*TO-DO ITEM A*
In the semiconductor device passage, where may the peripheral/core region 110 be located when it sits on the same plane as the memory cell region 120?
*TO-DO ITEM B*
Reproduce the semiconductor device passage between "Referring to FIG. 2, the" and "FIGS. 3 and 4.", inclusive, substituting "dummy area 200" for "dummy region 200".

*GIVEN PASSAGE*
FIG. 2 is a plan view illustrating a semiconductor device in accordance with some embodiments.

Referring to FIG. 2, the peripheral/core region 110 and the memory cell region 120 may be arranged on a same plane of the semiconductor substrate. When the peripheral/core region 110 and the memory cell region 120 may be positioned on the same plane, the peripheral/core region 110 may be located at a peripheral region of the memory cell region 120.

Referring to FIGS. 1 and 2, a dummy region 200 may be arranged at a portion of the peripheral/core region 110. The dummy region 200 may have a dummy shape corresponding to the wiring structures formed in the memory cell region 120. Further, the dummy region 200 may have a dummy element shape corresponding to elements formed in the memory cell region 120.

FIGS. 3 and 4 are plan views illustrating a dummy region in accordance with some embodiments, and FIG. 5 is a cross-sectional view taken along a line a-a′ in FIGS. 3 and 4.

Referring to FIG. 3, the dummy region 200 may include a main dummy pattern MP and a test dummy pattern TP. The main dummy pattern MP may include a damascene wiring structure as a tested object. The test dummy pattern TP may be spaced apart from the main dummy pattern MP by a critical distance d. For example, the main dummy pattern MP and the test dummy pattern TP is separated by an insulation layer 102.

However, a position of the test dummy pattern TP might not be restricted on the dummy region 200. Further, it may be required to form the critical distance d between the test dummy pattern TP and the main dummy pattern MP.

To explain this in detail, as a semiconductor device may have been highly integrated, wirings and contacts may be densely arranged. Because the wirings and the contacts may have a minimum pitch in a pattern dense region, a precise fabrication process may be required. Thus, recipes of semiconductor fabrication processes may be set based on the wirings and the contacts in the pattern dense region. As a result, errors of the wirings and contacts may be generated more in a pattern sparse area compared to the pattern dense region.

Therefore, the main dummy pattern MP of some embodiments may have a structure formed by modeling a damascene wiring in the pattern dense region. The test dummy pattern TP of some embodiments may have a structure formed by modeling a conductive pattern or a damascene pattern in the pattern sparse area. The critical distance d between the main dummy pattern MP and the test dummy pattern TP may be interpreted as a minimum distance between the pattern dense region and the pattern sparse area for determining an error range of the pattern sparse region.

*DATASET*
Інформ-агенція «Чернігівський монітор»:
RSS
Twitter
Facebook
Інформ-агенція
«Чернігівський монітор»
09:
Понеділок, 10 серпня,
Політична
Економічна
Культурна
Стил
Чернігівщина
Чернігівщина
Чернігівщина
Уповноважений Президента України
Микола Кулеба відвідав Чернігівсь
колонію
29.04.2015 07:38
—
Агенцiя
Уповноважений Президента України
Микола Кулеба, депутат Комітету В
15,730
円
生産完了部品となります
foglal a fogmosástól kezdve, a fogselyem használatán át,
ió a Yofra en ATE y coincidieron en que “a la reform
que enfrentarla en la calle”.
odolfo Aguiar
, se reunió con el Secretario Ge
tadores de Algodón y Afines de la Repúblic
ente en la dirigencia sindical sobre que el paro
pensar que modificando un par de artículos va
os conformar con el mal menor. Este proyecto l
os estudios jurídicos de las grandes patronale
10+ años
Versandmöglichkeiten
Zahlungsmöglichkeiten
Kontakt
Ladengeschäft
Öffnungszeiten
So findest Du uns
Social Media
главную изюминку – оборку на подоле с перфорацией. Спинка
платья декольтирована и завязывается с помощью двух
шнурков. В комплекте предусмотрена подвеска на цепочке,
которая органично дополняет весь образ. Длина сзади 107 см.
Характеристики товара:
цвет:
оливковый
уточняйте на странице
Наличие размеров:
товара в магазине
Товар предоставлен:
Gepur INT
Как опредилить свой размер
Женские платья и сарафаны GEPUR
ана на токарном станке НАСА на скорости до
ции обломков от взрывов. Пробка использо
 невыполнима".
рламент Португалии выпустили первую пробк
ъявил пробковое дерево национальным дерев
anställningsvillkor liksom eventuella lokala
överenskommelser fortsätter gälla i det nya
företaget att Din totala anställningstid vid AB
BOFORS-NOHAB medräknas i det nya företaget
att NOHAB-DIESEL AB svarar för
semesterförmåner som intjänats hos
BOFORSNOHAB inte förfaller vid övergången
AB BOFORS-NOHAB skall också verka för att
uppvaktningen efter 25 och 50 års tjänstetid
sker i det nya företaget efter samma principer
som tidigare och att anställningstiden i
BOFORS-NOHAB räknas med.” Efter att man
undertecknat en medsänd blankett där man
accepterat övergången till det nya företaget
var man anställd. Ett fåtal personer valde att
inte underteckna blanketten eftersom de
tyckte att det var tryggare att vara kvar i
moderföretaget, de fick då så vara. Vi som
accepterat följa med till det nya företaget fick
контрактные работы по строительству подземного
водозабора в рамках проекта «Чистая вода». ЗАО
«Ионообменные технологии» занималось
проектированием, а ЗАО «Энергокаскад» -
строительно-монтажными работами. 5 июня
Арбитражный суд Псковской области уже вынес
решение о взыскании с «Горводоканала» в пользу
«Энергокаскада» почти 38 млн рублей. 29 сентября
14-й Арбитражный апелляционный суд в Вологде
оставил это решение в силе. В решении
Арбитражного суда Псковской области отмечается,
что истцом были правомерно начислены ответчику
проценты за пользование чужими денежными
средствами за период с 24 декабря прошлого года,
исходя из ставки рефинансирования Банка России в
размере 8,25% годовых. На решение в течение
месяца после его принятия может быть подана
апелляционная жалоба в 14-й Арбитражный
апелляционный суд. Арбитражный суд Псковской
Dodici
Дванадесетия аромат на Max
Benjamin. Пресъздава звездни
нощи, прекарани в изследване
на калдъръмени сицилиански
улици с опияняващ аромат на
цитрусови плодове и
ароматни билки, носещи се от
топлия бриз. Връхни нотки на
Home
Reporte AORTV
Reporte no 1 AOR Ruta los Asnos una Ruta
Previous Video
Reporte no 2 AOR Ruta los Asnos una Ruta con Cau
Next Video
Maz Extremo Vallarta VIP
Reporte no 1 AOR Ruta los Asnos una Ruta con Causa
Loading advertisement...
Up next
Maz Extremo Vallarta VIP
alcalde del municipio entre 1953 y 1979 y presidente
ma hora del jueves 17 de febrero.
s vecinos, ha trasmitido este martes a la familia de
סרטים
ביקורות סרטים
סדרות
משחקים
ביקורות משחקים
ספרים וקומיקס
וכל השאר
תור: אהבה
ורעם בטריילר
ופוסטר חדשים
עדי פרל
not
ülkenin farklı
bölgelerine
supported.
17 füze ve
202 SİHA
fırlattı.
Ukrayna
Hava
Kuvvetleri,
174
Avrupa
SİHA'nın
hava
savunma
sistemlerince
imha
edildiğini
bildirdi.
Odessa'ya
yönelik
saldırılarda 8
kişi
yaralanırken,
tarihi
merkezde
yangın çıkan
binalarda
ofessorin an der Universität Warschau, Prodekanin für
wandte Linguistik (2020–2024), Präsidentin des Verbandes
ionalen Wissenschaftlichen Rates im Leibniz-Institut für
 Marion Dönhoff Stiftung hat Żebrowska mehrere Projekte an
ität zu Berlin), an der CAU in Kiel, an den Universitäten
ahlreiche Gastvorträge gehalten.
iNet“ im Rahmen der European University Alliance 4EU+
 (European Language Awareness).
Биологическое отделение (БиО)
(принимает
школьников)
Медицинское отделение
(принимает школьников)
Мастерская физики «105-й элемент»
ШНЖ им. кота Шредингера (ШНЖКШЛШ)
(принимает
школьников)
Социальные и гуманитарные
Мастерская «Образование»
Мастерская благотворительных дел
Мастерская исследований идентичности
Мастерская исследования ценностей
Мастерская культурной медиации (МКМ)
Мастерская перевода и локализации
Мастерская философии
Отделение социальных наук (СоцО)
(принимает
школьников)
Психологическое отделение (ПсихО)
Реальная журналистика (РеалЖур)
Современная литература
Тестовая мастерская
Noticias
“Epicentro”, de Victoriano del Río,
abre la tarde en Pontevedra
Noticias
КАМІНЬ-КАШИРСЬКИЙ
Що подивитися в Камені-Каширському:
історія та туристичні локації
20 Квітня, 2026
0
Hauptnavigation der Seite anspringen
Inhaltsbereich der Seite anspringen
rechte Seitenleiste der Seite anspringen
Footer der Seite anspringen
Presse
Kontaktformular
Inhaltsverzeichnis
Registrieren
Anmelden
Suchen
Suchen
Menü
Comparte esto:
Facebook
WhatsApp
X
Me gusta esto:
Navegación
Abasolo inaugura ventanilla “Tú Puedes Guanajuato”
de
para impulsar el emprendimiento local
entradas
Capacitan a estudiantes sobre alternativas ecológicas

*EXERCISE OUTPUT A*
At a peripheral region of the memory cell region 120.

*EXERCISE OUTPUT B*
Referring to FIG. 2, the peripheral/core region 110 and the memory cell region 120 may be arranged on a same plane of the semiconductor substrate. When the peripheral/core region 110 and the memory cell region 120 may be positioned on the same plane, the peripheral/core region 110 may be located at a peripheral region of the memory cell region 120.

Referring to FIGS. 1 and 2, a dummy area 200 may be arranged at a portion of the peripheral/core region 110. The dummy area 200 may have a dummy shape corresponding to the wiring structures formed in the memory cell region 120. Further, the dummy area 200 may have a dummy element shape corresponding to elements formed in the memory cell region 120.

FIGS. 3 and 4 are plan views illustrating a dummy region in accordance with some embodiments, and FIG. 5 is a cross-sectional view taken along a line a-a′ in FIGS. 3 and 4.